=== CONSIGNE ===
D'après le texte sur l'extinction de la diffusion analogique, combien de temps à l'avance le CSA doit-il fixer la date d'arrêt de la diffusion analogique pour chaque zone géographique ?

=== TEXTE SOURCE ===
+--
La modernisation de la diffusion audiovisuelle : l'extinction de la diffusion analogique



 

Le projet de loi relatif à la modernisation de la diffusion audiovisuelle et à la télévision du futur a été adopté en commission mixte paritaire le 22 février dernier. Ce texte va permettre la réception de l'ensemble de l'offre gratuite de programmes de la télévision numérique hertzienne terrestre (TNT), soit aujourd'hui dix-huit chaînes, par l'ensemble de la population française.
Son objet principal est la migration de la diffusion de la télévision de l'analogique vers le numérique. L'accélération du déploiement de la télévision numérique terrestre (TNT) sur l'ensemble du territoire national a pour objectif un transfert complet le 30 novembre 2011. Ce choix répond en particulier aux recommandations du Conseil de l'Union européenne qui, dans ses conclusions du 14 novembre 2005, a invité les États membres, dans la mesure du possible, à mener à terme le passage au numérique avant 2012, ainsi qu'à publier avant 2006 leurs propositions en la matière. Ce texte crée par ailleurs le cadre juridique pour la diffusion de la télévision en haute définition et pour le lancement rapide de la télévision mobile personnelle (TMP). Ces nouvelles formes de diffusion de la télévision contribueront d'ailleurs à la création, via un rehaussement de la taxe alimentant le compte de soutien à l'industrie des programmes dont l'assiette est par ailleurs modernisée et répartie entre les distributeurs de chaînes de télévision et les éditeurs de services diffusant en clair en hertzien terrestre.
Plutôt que de traiter tous les aspects de ce texte, nous aborderons ici son objet premier, c'est-à-dire l'extinction de la diffusion analogique, dont la réussite est un enjeu essentiel de la politique audiovisuelle des prochaines années.
I. La migration vers la diffusion numérique A. L'organisation des opérations liées à l'extinction de la diffusion analogique L'extinction de la diffusion analogique répond à un schéma national de basculement vers le numérique approuvé par arrêté du Premier ministre après une consultation publique organisée par le Conseil supérieur de l'audiovisuel (CSA). En vertu du troisième alinéa de l'article 99 de la loi du 30 septembre 1986 tel qu'issu de la loi nouvelle, le CSA procède, à compter du 31 mars 2008, à l'extinction progressive, par zone géographique, de la diffusion des services de télévision par voie hertzienne terrestre en mode analogique. Enfin, au 30 novembre 2011, date limite fixée par le premier alinéa du même article 99, la diffusion des services de télévision par voie hertzienne terrestre en mode analogique prend fin. Le CSA devra fixer neuf mois à l'avance pour chaque zone géographique, service par service, et émetteur par émetteur, une date d'arrêt de la diffusion analogique. Le CSA devra tenir compte de l'équipement des foyers pour la réception numérique hertzienne terrestre et de la disponibilité effective en mode numérique des services de télévision. Dès l'entrée en vigueur de la loi, le CSA est habilité à retirer certaines fréquences analogiques dans des zones géographiques limitées. C'est l'objet de l'article 98 de la loi du 30 septembre 1986 modifiée, destiné à permettre l'extension de la couverture de la TNT dans les zones à forte pénurie en fréquences.
+--
=== DONNÉES ENREGISTRÉES ===
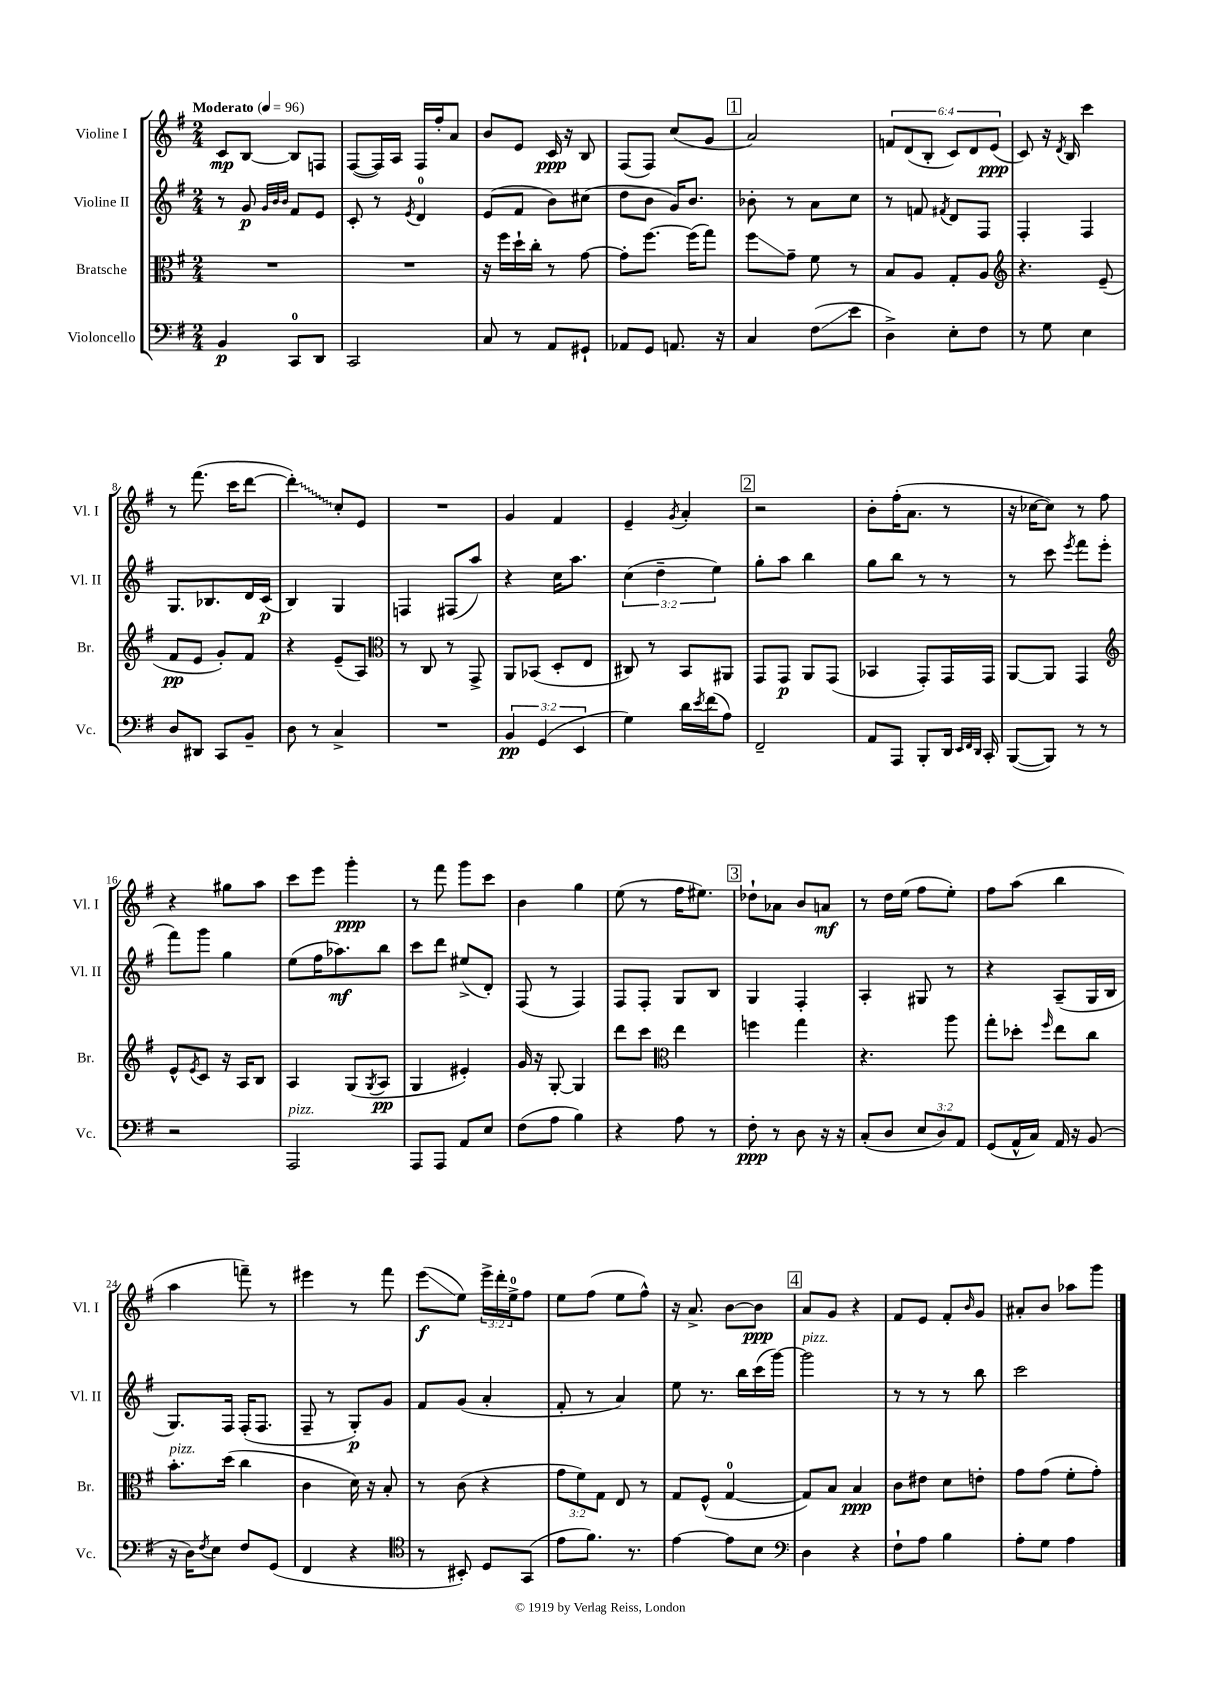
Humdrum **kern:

**kern	**kern	**kern	**kern
*staff4	*staff3	*staff2	*staff1
*clefF4	*clefC3	*clefG2	*clefG2
*k[f#]	*k[f#]	*k[f#]	*k[f#]
*M2/4	*M2/4	*M2/4	*M2/4
*MM96	*MM96	*MM96	*MM96
4BB	2r	8r	8c
.	.	8g	[8B
.	.	32qqg	.
.	.	32qqb	.
.	.	32qqb	.
8CC	.	8f#	8B]
8DD	.	8e	8F
=	=	=	=
2CC	2r	8c'	([8F#
.	.	8r	16F#])
.	.	.	16A
.	.	8qe	.
.	.	4d	16F#
.	.	.	16ff#'
.	.	.	8a
=	=	=	=
8C	16r	(8e	8b
.	16ff#	.	.
8r	16dd`	8f#	8e
.	16cc'	.	.
8AA	8r	8b)	16c
.	.	.	16r
8GG#`	[8g	(8cc#	8B
=	=	=	=
8AA-	8g']	8dd	(8F#
8GG	[8.ff#	8b	8F#)
8.AA	.	16g)	(8cc
.	(16ff#]	8.b	.
.	8gg)	.	8g
16r	.	.	.
=	=	=	=
4C	8ff#	8b-'	2a)
.	8g~	8r	.
(8F#	8f#	8a	.
8e	8r	8cc	.
=	=	=	=
4D^)	8B	8r	12f
.	.	.	(12d
.	8A	8f	.
.	.	.	12B'
.	.	8qf#	.
8E'	8G'	8d	12c)
.	.	.	12d
8F#	8A	8F#	.
.	.	.	(12e
=	=	=	=
*	*clefG2	*	*
8r	4.r	4F#'	8c)
8G	.	.	16r
.	.	.	8qd
.	.	.	16B
4E	.	4F#	4ccc
.	(8e~	.	.
=	=	=	=
8D	8f#	8.G	8r
8DD#	8e	.	(8.fff#
.	.	8.B-	.
8CC	8g')	.	.
.	.	.	16ccc
8BB~	8f#	16d	[8ddd
.	.	(16c	.
=	=	=	=
8D	4r	4B)	4ddd'])
8r	.	.	.
4C^	(8e~	4G	8cc'
.	8A)	.	8e
=	=	=	=
*	*clefC3	*	*
2r	8r	4F	2r
.	8C	.	.
.	8r	(8F#	.
.	8GG^	8aa)	.
=	=	=	=
6BB	8AA	4r	4g
.	(8BB-	.	.
(6GG	.	.	.
.	8D'	16cc	4f#
.	.	8.aa	.
6EE	.	.	.
.	8E	.	.
=	=	=	=
4G)	8C#)	(6cc	4e~
.	8r	.	.
.	.	6dd~	.
.	.	.	8qg
16d	8BB	.	4a'
8qe	.	.	.
(16f#	.	.	.
.	.	6ee)	.
8A)	8AA#	.	.
=	=	=	=
2FF#~	8GG	8gg'	2r
.	8GG	8aa	.
.	8AA	4bb	.
.	(8GG	.	.
=	=	=	=
8AA	4BB-	8gg	8b'
8AAA	.	8bb	(16ff#'
.	.	.	8.a
8BBB'	8GG')	8r	.
16DD	16GG	8r	8r
32qqEE	.	.	.
32qqFF#	.	.	.
32qqDD	.	.	.
16CC'	16GG	.	.
=	=	=	=
([8BBB	[8AA	8r	16r
.	.	.	[16cc-
8BBB])	8AA]	8ccc	8cc-])
.	.	8qeee	.
8r	4GG	8fff#	8r
8r	.	(8eee'	8ff#
=	=	=	=
*	*clefG2	*	*
2r	8e^^	8fff#)	4r
.	8qe	.	.
.	8c	8ggg	.
.	16r	4gg	8gg#
.	16A	.	.
.	8B	.	8aa
=	=	=	=
2AAA	4A	(8ee	8ccc
.	.	16ff#	8eee
.	.	8.aa-)	.
.	(8G	.	4ggg'
.	8qG	.	.
.	8A	8bb	.
=	=	=	=
8AAA	4G	8ccc	8r
8AAA	.	8ddd	8fff#
8AA	4e#')	(8ee#^	8ggg
8E	.	8d')	8ccc
=	=	=	=
(8F#	16g	(8F#	4b
.	16r	.	.
8A	[8G'	8r	.
4B)	4G]	4F#)	4gg
=	=	=	=
4r	8ddd	8F#	(8ee
.	8ccc	8F#'	8r
*	*clefC3	*	*
8A	4ee	8G	16ff#
.	.	.	8.ee#)
8r	.	8B	.
=	=	=	=
8F#'	4ff	4G	8dd-`
8r	.	.	8a-
8D	4gg	4F#'	8b
16r	.	.	8a
16r	.	.	.
=	=	=	=
(8C'	4.r	4A'	8r
8D	.	.	16dd
.	.	.	(16ee
12E	.	8G#	8ff#
12D)	.	.	.
.	8aa	8r	8ee')
12AA	.	.	.
=	=	=	=
(8GG	8gg'	4r	8ff#
16AA^^	8dd-'	.	(8aa
16C)	.	.	.
.	16qqff#	.	.
16AA	8ee	(8A~	4bb
16r	.	.	.
(8BB	8cc	16G	.
.	.	16B	.
=	=	=	=
16r	8.b'	8.G)	4aa
16D)	.	.	.
8qF#	.	.	.
8E	.	.	.
.	(16dd	16F#	.
8F#	4cc	(16F#'	8fff~)
.	.	8.F#	.
(8GG	.	.	8r
=	=	=	=
4FF#	4c	8F#~	4eee#
.	.	8r	.
4r	16d)	8G')	8r
.	16r	.	.
.	8B'	8g	8fff#
=	=	=	=
*clefC4	*	*	*
8r	8r	8f#	(8eee
8BB#')	(8c	(8g	8ee)
8D	4r	4a'	24eee^
.	.	.	24ddd'
.	.	.	24ee^
(8GG	.	.	8ff#
=	=	=	=
8e	12g	8f#'	8ee
.	12f#)	.	.
8.f#)	.	8r	(8ff#
.	12G	.	.
.	8E	4a)	8ee
8.r	.	.	.
.	8r	.	8ff#^^)
=	=	=	=
[4e	8G	8ee	16r
.	.	.	8.a^
.	(8F#^^	8.r	.
8e]	[4G	.	[8b
.	.	16bb	.
8B	.	(16ccc	8b]
.	.	[16ggg)	.
=	=	=	=
*clefF4	*	*	*
4D	8G])	2ggg]	8a
.	8B	.	8g
4r	4B	.	4r
=	=	=	=
8F#`	8c	8r	8f#
8A	8e#	8r	8e
4B	8d	8r	8f#'
.	.	.	16qqb
.	8e'	8bb	8g
=	=	=	=
8A'	8g	2ccc	8a#'
8G	(8g	.	8b
4A	8f#'	.	8aa-
.	8g')	.	8ggg
==	==	==	==
*-	*-	*-	*-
+--
=== RÉPONSE ===
Il doit la fixer neuf mois à l'avance.